I waited out my mild symptoms in my flat with my cat and a fridge full of soup. I tackled the boredom by making video calls with friends, playing plenty of Call of Duty, and tackling all the unread New Yorker magazines I had previously neglected. I became my own amateur doctor, drinking turmeric tea and running up and down the fire escape in my building to test my breaths per minute.

Meanwhile, everyone I was in contact with before I developed symptoms with has had to readjust their lives as if they have been exposed. My employer closed down our offices for a deep clean and sent out an email informing my colleagues, some of whom were asked to self-isolate too. I received sympathetic messages from coworkers who were worried about my wellbeing. I had upturned their working life and filled them with the dread of potentially having the virus or passing it on to someone more vulnerable. And yet I might not have COVID-19 at all.

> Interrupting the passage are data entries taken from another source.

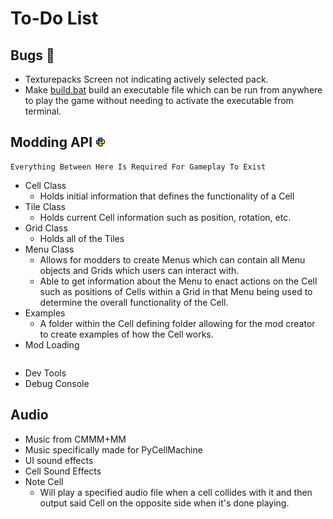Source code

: # To-Do List
## Bugs 🐞
- Texturepacks Screen not indicating actively selected pack.
- Make [build.bat](/build.bat) build an executable file which can be run from anywhere to play the game without needing to activate the executable from terminal.
## Modding API ![](/git_assets/python.png)
```
Everything Between Here Is Required For Gameplay To Exist
```
- Cell Class
   - Holds initial information that defines the functionality of a Cell
- Tile Class
   - Holds current Cell information such as position, rotation, etc.
- Grid Class
   - Holds all of the Tiles
- Menu Class
   - Allows for modders to create Menus which can contain all Menu objects and Grids which users can interact with.
   - Able to get information about the Menu to enact actions on the Cell such as positions of Cells within a Grid in that Menu being used to determine the overall functionality of the Cell.
- Examples
   - A folder within the Cell defining folder allowing for the mod creator to create examples of how the Cell works.
- Mod Loading

```
```

- Dev Tools
- Debug Console

## Audio
- Music from CMMM+MM
- Music specifically made for PyCellMachine
- UI sound effects
- Cell Sound Effects
- Note Cell
   - Will play a specified audio file when a cell collides with it and then output said Cell on the opposite side when it's done playing.
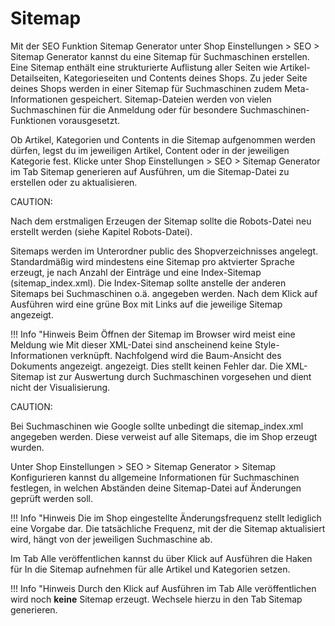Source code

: # Sitemap 

Mit der SEO Funktion Sitemap Generator unter Shop Einstellungen \> SEO \> Sitemap Generator kannst du eine Sitemap für Suchmaschinen erstellen. Eine Sitemap enthält eine strukturierte Auflistung aller Seiten wie Artikel-Detailseiten, Kategorieseiten und Contents deines Shops. Zu jeder Seite deines Shops werden in einer Sitemap für Suchmaschinen zudem Meta-Informationen gespeichert. Sitemap-Dateien werden von vielen Suchmaschinen für die Anmeldung oder für besondere Suchmaschinen-Funktionen vorausgesetzt.

Ob Artikel, Kategorien und Contents in die Sitemap aufgenommen werden dürfen, legst du im jeweiligen Artikel, Content oder in der jeweiligen Kategorie fest. Klicke unter Shop Einstellungen \> SEO \> Sitemap Generator im Tab Sitemap generieren auf Ausführen, um die Sitemap-Datei zu erstellen oder zu aktualisieren.

CAUTION:

Nach dem erstmaligen Erzeugen der Sitemap sollte die Robots-Datei neu erstellt werden \(siehe Kapitel Robots-Datei\).

Sitemaps werden im Unterordner public des Shopverzeichnisses angelegt. Standardmäßig wird mindestens eine Sitemap pro aktvierter Sprache erzeugt, je nach Anzahl der Einträge und eine Index-Sitemap \(sitemap\_index.xml\). Die Index-Sitemap sollte anstelle der anderen Sitemaps bei Suchmaschinen o.ä. angegeben werden. Nach dem Klick auf Ausführen wird eine grüne Box mit Links auf die jeweilige Sitemap angezeigt.

!!! Info "Hinweis
	 Beim Öffnen der Sitemap im Browser wird meist eine Meldung wie Mit dieser XML-Datei sind anscheinend keine Style-Informationen verknüpft. Nachfolgend wird die Baum-Ansicht des Dokuments angezeigt. angezeigt. Dies stellt keinen Fehler dar. Die XML-Sitemap ist zur Auswertung durch Suchmaschinen vorgesehen und dient nicht der Visualisierung.

CAUTION:

Bei Suchmaschinen wie Google sollte unbedingt die sitemap\_index.xml angegeben werden. Diese verweist auf alle Sitemaps, die im Shop erzeugt wurden.

Unter Shop Einstellungen \> SEO \> Sitemap Generator \> Sitemap Konfigurieren kannst du allgemeine Informationen für Suchmaschinen festlegen, in welchen Abständen deine Sitemap-Datei auf Änderungen geprüft werden soll.

!!! Info "Hinweis
	 Die im Shop eingestellte Änderungsfrequenz stellt lediglich eine Vorgabe dar. Die tatsächliche Frequenz, mit der die Sitemap aktualisiert wird, hängt von der jeweiligen Suchmaschine ab.

Im Tab Alle veröffentlichen kannst du über Klick auf Ausführen die Haken für In die Sitemap aufnehmen für alle Artikel und Kategorien setzen.

!!! Info "Hinweis
	 Durch den Klick auf Ausführen im Tab Alle veröffentlichen wird noch **keine** Sitemap erzeugt. Wechsele hierzu in den Tab Sitemap generieren.



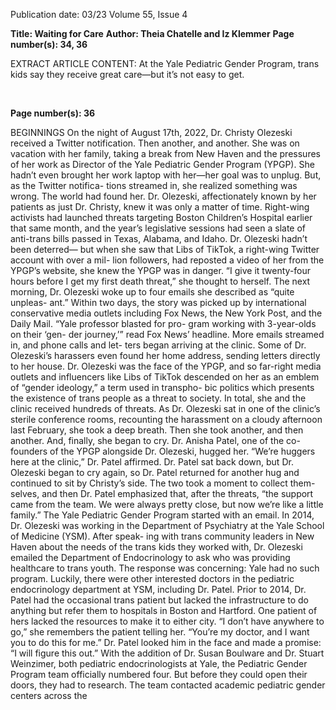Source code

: Publication date: 03/23
Volume 55, Issue 4

**Title: Waiting for Care**
**Author: Theia Chatelle and Iz Klemmer**
**Page number(s): 34, 36**

EXTRACT ARTICLE CONTENT:
At the Yale Pediatric Gender 
Program, trans kids say they receive 
great care—but it’s not easy to get.


<br>

**Page number(s): 36**

BEGINNINGS
On the night of August 17th, 2022, 
Dr. Christy Olezeski received a Twitter 
notification. Then another, and another. 
She was on vacation with her family, taking 
a break from New Haven and the pressures 
of her work as Director of the Yale Pediatric 
Gender Program (YPGP). She hadn’t even 
brought her work laptop with her—her goal 
was to unplug. But, as the Twitter notifica-
tions streamed in, she realized something was 
wrong. The world had found her.
Dr. Olezeski, affectionately known by her 
patients as just Dr. Christy, knew it was only 
a matter of time. Right-wing activists had 
launched threats targeting Boston Children’s 
Hospital earlier that same month, and the 
year’s legislative sessions had seen a slate of 
anti-trans bills passed in Texas, Alabama, and 
Idaho. Dr. Olezeski hadn’t been deterred—
but when she saw that Libs of TikTok, a 
right-wing Twitter account with over a mil-
lion followers, had reposted a video of her 
from the YPGP’s website, she knew the YPGP 
was in danger.
“I give it twenty-four hours before I get 
my first death threat,” she thought to herself. 
The next morning, Dr. Olezeski woke up to 
four emails she described as “quite unpleas-
ant.” Within two days, the story was picked 
up by international conservative media outlets 
including Fox News, the New York Post, and 
the Daily Mail. “Yale professor blasted for pro-
gram working with 3-year-olds on their ‘gen-
der journey,’” read Fox News’ headline. More 
emails streamed in, and phone calls and let-
ters began arriving at the clinic. Some of Dr. 
Olezeski’s harassers even found her home 
address, sending letters directly to her house. 
Dr. Olezeski was the face of the YPGP, and so far-right media 
outlets and influencers like Libs of TikTok descended on her 
as an emblem of “gender ideology,” a term used in transpho-
bic politics which presents the existence of trans people as a 
threat to society. In total, she and the clinic received hundreds 
of threats. 
As Dr. Olezeski sat in one of the clinic’s sterile conference 
rooms, recounting the harassment on a cloudy afternoon last 
February, she took a deep breath. Then she took another, and 
then another. And, finally, she began to cry. Dr. Anisha Patel, 
one of the co-founders of the YPGP alongside Dr. Olezeski, 
hugged her. “We’re huggers here at the clinic,” Dr. Patel 
affirmed. Dr. Patel sat back down, but Dr. Olezeski began to 
cry again, so Dr. Patel returned for another hug and continued 
to sit by Christy’s side. The two took a moment to collect them-
selves, and then Dr. Patel emphasized that, after the threats, 
“the support came from the team. We were always pretty close, 
but now we’re like a little family.” 
The Yale Pediatric Gender Program started with an email. 
In 2014, Dr. Olezeski was working in the Department of 
Psychiatry at the Yale School of Medicine (YSM). After speak-
ing with trans community leaders in New Haven about the 
needs of the trans kids they worked with, Dr. Olezeski emailed 
the Department of Endocrinology to ask who was providing 
healthcare to trans youth. The response was concerning: Yale 
had no such program. Luckily, there were other interested 
doctors in the pediatric endocrinology department at YSM, 
including Dr. Patel. 
Prior to 2014, Dr. Patel had the occasional trans patient 
but lacked the infrastructure to do anything but refer them to 
hospitals in Boston and Hartford. One patient of hers lacked 
the resources to make it to either city. “I don’t have anywhere 
to go,” she remembers the patient telling her. “You’re my doctor, 
and I want you to do this for me.” Dr. Patel looked him in the 
face and made a promise: “I will figure this out.” 
With the addition of Dr. Susan Boulware and Dr. Stuart 
Weinzimer, both pediatric endocrinologists at Yale, the 
Pediatric Gender Program team officially numbered four. But 
before they could open their doors, they had to research. The 
team contacted academic pediatric gender centers across the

At least if my colleagues self-isolate, that can still help prevent the spread of the coronavirus regardless of whether or not I have it. But with my NHS contact, the stakes are different — and enormously high. A surge of very sick patients is coming to hospitals around the country, and the UK has fewer intensive-care beds per capita than many other nations — including Italy, where overwhelmed hospitals are making choices about who to help and who to let die. If Italy is any indication, many of our health care workers are about to get sick.

If an NHS worker tests positive, they can stay home and make sure they don’t infect the vulnerable people they treat, or other health care workers. If they test negative, they can stay on the front lines where they are so urgently needed, at a time when staffing is so short that retired NHS staffers are being asked to come back, and medical students are being graduated early and fast-tracked to hospitals. That some number of them can’t know whether or not they have it must add untold stress at this already-terrifying moment. (The NHS did not respond to a request for comment; it told the Independent that "all NHS staff should be following the government guidance on self-isolating".)

My symptoms have subsided. My NHS contact isn’t showing any. Will that change? Without a test, all we can do is hope.